Thursday, 20 November 2008

A better covenant (Hebrews 8)

I arrived at Hebrews 8 today in supervision time with the Relay Workers. It's another chapter that shows the folly of legalism when compared with the utter supremacy of Jesus' sacrifice and all that it guarantees.

Covenants are legal agreements between two parties, and covenants between God and humans feature significantly in Scripture. Some of the covenants that God makes with humans are unilateral - in other words, they can't be broken by humans. This includes the covenant that God makes with Abram where he promises to give a land and descendants to him.

Other covenants have an element of performance built into them. The most significant of these is the covenant that God makes with the nation of Israel at Sinai. Although the heart of this covenant is faith, covenant blessings and covenant curses are given to Israel dependent on the extent to which they humbly submit to the LORD as their God (see Deuteronomy 28 and 30).

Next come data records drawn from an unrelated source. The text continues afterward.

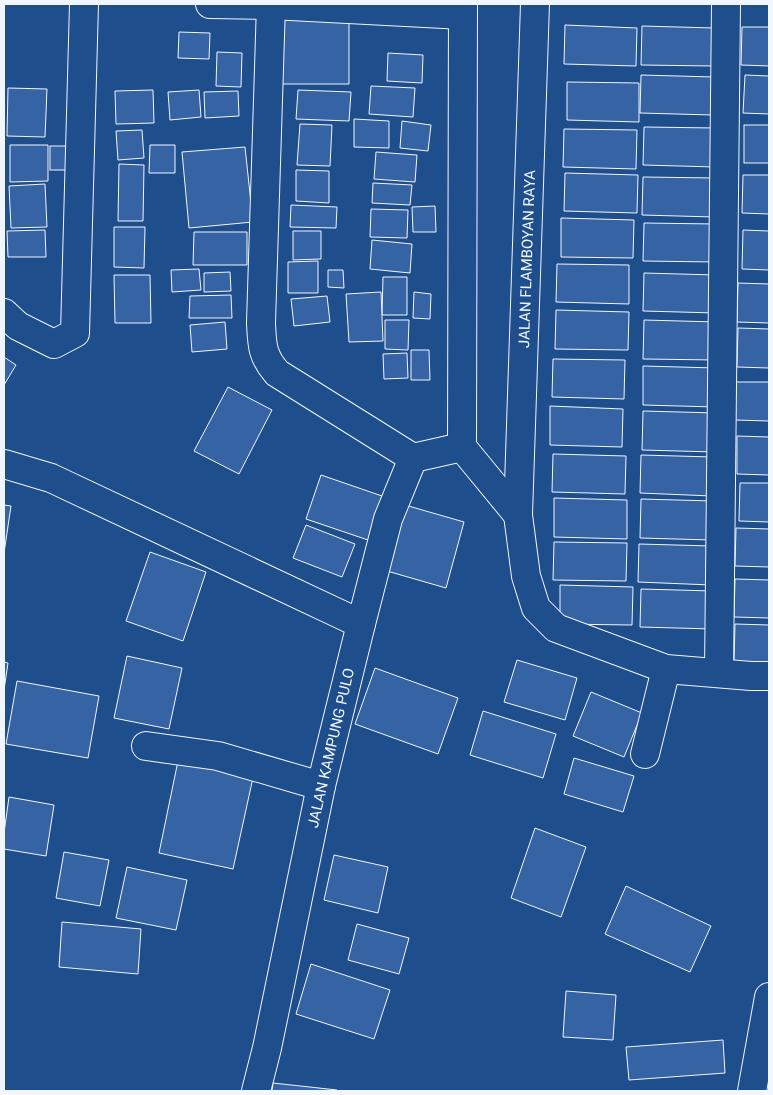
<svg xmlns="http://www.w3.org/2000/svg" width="773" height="1095" viewBox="0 0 773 1095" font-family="Roboto,sans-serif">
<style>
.building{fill:#3563a3;stroke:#f2f6ff}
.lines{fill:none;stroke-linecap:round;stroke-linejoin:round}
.minor-casing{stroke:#f2f6ff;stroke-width:30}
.tertiary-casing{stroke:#f2f6ff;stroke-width:30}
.minor{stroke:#1f4e8c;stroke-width:28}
.tertiary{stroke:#1f4e8c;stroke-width:28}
.labels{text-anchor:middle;stroke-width:4;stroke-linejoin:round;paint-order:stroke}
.street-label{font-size:15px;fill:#f2f6ff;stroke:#1f4e8c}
</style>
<rect width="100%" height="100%" fill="#1f4e8c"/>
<g class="building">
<polygon points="274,20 349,20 349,84 275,84"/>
<polygon points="565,25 637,28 636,66 564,64"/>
<polygon points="642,26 714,28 713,66 641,65"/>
<polygon points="742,27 769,27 769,66 741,65"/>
<polygon points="179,32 210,33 209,59 178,58"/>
<polygon points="217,52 242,53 241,87 216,86"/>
<polygon points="388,53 423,55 422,83 387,81"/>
<polygon points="641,75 714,77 713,115 640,113"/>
<polygon points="745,75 769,76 769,114 743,113"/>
<polygon points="567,82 639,83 639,122 567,120"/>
<polygon points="371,86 415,88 413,117 369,114"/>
<polygon points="8,88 47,89 45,137 7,136"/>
<polygon points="153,90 154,123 116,124 115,91"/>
<polygon points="199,90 201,117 170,120 168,92"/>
<polygon points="298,90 351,92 349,121 296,119"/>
<polygon points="238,91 239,116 205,118 204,92"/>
<polygon points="354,119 389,121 389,148 354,147"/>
<polygon points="402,121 431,125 428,151 400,148"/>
<polygon points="300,124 332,125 330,166 297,165"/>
<rect x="744" y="125" width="25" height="38"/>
<polygon points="644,127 716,128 715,167 643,165"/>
<polygon points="564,129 637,130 636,169 563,167"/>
<polygon points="142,130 144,158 118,160 116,131"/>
<polygon points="10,145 48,145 48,181 10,182"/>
<polygon points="150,145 175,145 175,173 149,173"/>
<rect x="50" y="146" width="21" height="24"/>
<polygon points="245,147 253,222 189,228 182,152"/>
<polygon points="376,152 417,155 415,182 374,179"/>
<polygon points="119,164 144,165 143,221 118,221"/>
<polygon points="296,170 329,171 329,203 296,201"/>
<polygon points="565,173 638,175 637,213 564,211"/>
<polygon points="743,175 769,175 769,214 742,213"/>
<polygon points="643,177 715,178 714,217 642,215"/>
<polygon points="373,183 412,185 410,205 372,203"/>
<polygon points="45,184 47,227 11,228 9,186"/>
<polygon points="291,205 337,207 336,228 290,227"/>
<polygon points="435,206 436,232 413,232 412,207"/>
<polygon points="371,209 408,210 407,238 370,237"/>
<polygon points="561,218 634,220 633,258 561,257"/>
<polygon points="644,223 716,224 715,262 643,261"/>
<polygon points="114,227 145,227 144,268 114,267"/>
<polygon points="45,230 46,257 8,257 7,231"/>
<polygon points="743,230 769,231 769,270 742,269"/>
<polygon points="293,231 321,231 321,259 293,260"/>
<polygon points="194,232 247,232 247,265 193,265"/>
<polygon points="372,240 412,244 410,273 370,269"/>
<polygon points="318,261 318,293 288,293 288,262"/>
<polygon points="557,264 629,265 629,304 556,302"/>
<polygon points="199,269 201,290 172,292 171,270"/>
<polygon points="328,270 343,270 344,288 328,287"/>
<polygon points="230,272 231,291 204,292 204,273"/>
<polygon points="644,273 716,275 716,313 643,311"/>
<polygon points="114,275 150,275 151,323 115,323"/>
<polygon points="383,277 407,277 407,315 382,315"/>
<polygon points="738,283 769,284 769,323 737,322"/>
<polygon points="381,292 383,341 349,342 346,294"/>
<polygon points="414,292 431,294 430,319 413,318"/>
<polygon points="231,295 232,318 189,318 190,296"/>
<polygon points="327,296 330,322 294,326 291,299"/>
<polygon points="556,310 629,312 628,350 555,349"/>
<polygon points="385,320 409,320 408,350 385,349"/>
<polygon points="644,320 717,322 716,360 643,359"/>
<polygon points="225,322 227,349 192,352 190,325"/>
<polygon points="738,328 769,329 769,368 737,367"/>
<polygon points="411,350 429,350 430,380 411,380"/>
<polygon points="407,353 408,378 384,379 383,354"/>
<polygon points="4,357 16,365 4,385"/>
<polygon points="553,359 625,360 624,399 552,397"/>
<polygon points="643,366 716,368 715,407 643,405"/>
<polygon points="736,382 769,382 769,421 735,420"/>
<polygon points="228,387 272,410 239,474 194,451"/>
<polygon points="550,406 623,409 622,447 550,445"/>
<polygon points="643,411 716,413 715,452 642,450"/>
<polygon points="737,436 769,437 769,475 737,474"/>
<polygon points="553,454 626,456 625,494 552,492"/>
<polygon points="641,455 713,457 712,496 640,493"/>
<polygon points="321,475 382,496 368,540 306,519"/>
<polygon points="740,483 769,483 769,522 739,521"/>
<polygon points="554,498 627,500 627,539 554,537"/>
<polygon points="641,499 713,501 712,540 640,538"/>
<polygon points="4,505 11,506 4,553"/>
<polygon points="405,505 464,522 446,588 387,571"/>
<polygon points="306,525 355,544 342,577 293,558"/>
<polygon points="736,528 769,529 769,567 735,566"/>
<polygon points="554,542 627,543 626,581 553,580"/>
<polygon points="639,544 712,546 711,585 638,582"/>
<polygon points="150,552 206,572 183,641 126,621"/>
<polygon points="735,579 769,580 769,618 734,617"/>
<polygon points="560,585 633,587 632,625 560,624"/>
<polygon points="641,589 713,591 713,629 640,627"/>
<polygon points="735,624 769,625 769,663 734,662"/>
<polygon points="127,656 182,668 169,729 114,718"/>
<polygon points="517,660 577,678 565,720 504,702"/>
<polygon points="4,662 8,663 4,690"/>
<polygon points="375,668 458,698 438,754 355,724"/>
<polygon points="17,681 99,696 88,758 6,744"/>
<polygon points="591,692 642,713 624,757 573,736"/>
<polygon points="483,711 556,734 543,778 470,755"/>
<polygon points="179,756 254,773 233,869 159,853"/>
<polygon points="574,758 634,776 623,812 564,794"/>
<polygon points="9,797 54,805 46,856 4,849 4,833"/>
<polygon points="535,828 586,847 561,917 511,898"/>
<polygon points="64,852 109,860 100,906 56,898"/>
<polygon points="334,855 388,867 378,913 324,900"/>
<polygon points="127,867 187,880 176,930 116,918"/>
<polygon points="626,886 711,926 690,972 605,934"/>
<polygon points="62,922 141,929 138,974 59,967"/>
<polygon points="357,924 409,938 399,974 348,960"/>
<polygon points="311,964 390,990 374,1039 296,1014"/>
<polygon points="566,991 616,995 613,1040 563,1037"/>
<polygon points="723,1040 725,1073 629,1080 626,1047"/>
<polygon points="273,1083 337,1090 337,1091 272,1091"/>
</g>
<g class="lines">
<defs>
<g id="minor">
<polyline points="210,4 271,5 463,15"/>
<path d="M 271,4 L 261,323 C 262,345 262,356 277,373 L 413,458"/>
<polyline points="535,4 518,515 526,576 536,608 556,628 666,669 751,676 769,676"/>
<polyline points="4,313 18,326 54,344 75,333 84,4"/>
<polyline points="462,447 518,515"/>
<polyline points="4,464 51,478 361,624"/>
<polyline points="719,673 726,4"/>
<polyline points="146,746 218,756 321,786"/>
<polyline points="645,754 666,669"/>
<polyline points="752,1091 769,997"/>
</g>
<polyline id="tertiary" points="256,1091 267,1048 321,786 361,624 388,519 413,458 462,447 463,4"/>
</defs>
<use href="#minor" class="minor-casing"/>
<use href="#tertiary" class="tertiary-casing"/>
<use href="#minor" class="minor"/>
<use href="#tertiary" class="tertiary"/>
</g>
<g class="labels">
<g class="street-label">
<text transform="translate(527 259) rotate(-88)" y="5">JALAN FLAMBOYAN RAYA</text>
<text transform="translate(331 748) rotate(-77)" y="5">JALAN KAMPUNG PULO</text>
</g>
</g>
<rect width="773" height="1095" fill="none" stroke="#f2f6ff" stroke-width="10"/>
</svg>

The sad story of the Old Testament is that Israel - themselves, remember, a mirror of humanity - failed to keep the covenant. Indeed, they ended up in exile because of this. And so Jeremiah (31:31-34) foresaw a new covenant - like the Sinai covenant, one that brought the possibility of blessing - but that was unilateral. Indeed, the very things that caused Israel to abandon their blessings - their lack of desire to keep the law, and the way that this showed itself in sin - are those things that are addressed in the new covenant: the law will be internalised, and sin will be forgotten forever.

The writer to the Hebrews was writing to a group of Jewish Christians who felt under pressure to abandon Christianity, keep making the Levitical sacrifices and return to Judaism. Perhaps they considered it necessary to keep making these sacrifices so that they would experience covenantal blessings. But Hebrews 8 shows that vast supremacy of the new covenant: what people hoped for through performance in the old covenant, Jesus has guaranteed through his sacrifice, resurrection and the giving of the Spirit. Christ's sacrifice for us and righteousness imputed to us guarantees our blessing forever (and so led Paul to write Ephesians 1:3).

As we reflected on Hebrews 8 earlier, we spoke of how the human heart causes us to want to write another covenant with God (where our blessing is based on legalism and performance). How ridiculous when Christ has guaranteed our blessings forever! How much better to glory in what has already been won and given to us!


PostTenebrasLux said...

thanks for the post, bro!
just wanted to get some more of your thoughts on the 'heart of this covenant was faith'. do you mean that the purpose of this covenant was to drive them to faith in the gospel? or do you mean that God considered the conditions of the old covenant to be met through faith?

peterdray said...

Sorry for the late reply.

I think that at the very least the purpose of the covenant was to drive the old covenant people to faith in Christ. That's what I meant. Both law and sacrificial system were to drive people to Jesus.

The psalms perhaps suggest that at least some of the condition of the old covenant was faith (I think). But what do you reckon?